Discussion Overview
The discussion revolves around solving the matrix equation A*C=B, where A is an n1xn2 matrix and B is an n1xm2 matrix, with the goal of determining the matrix C, which is n2xm2. Participants explore different methods and considerations for finding C systematically, addressing both specific examples and general cases within linear algebra.
Discussion Character
- Exploratory
- Technical explanation
- Mathematical reasoning
- Debate/contested
Main Points Raised
- One participant asks for a systematic method to solve for C given A and B, providing a simple example where A=(1,2)^t and B=(2,4)^t, leading to C=2.
- Another participant suggests that the solution depends on the dimensions of A and B, indicating that the simplest method involves writing out the components and solving the resulting system of equations.
- A third participant notes that the i'th column of C only affects the i'th column of B, simplifying the problem to a set of linear equations that may have zero, one, or multiple solutions based on the dimensions and rank of A.
- A participant presents a method involving the use of the transpose of A and its inverse to derive C, but expresses confusion when the calculated C does not satisfy the original equation A*C=B in a specific example.

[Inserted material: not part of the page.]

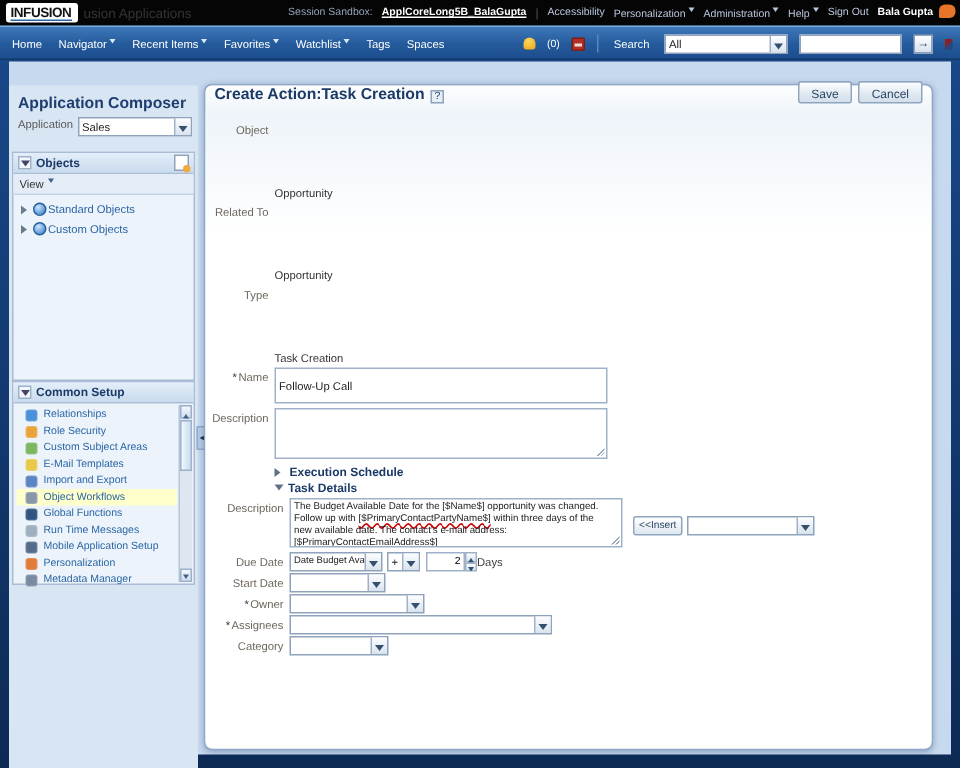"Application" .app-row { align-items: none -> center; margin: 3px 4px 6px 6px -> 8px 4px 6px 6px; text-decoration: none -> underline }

Areas of Agreement / Disagreement
Participants express differing views on the method of solving for C, with some proposing specific techniques while others highlight potential pitfalls or conditions under which solutions may not exist. The discussion remains unresolved regarding the effectiveness of the proposed method involving the inverse of A^t.A.
Contextual Notes
Participants mention the importance of the rank of A and the dimensions of the matrices involved, indicating that these factors influence the existence and uniqueness of solutions. There is also mention of potential singularity issues with A^t.A.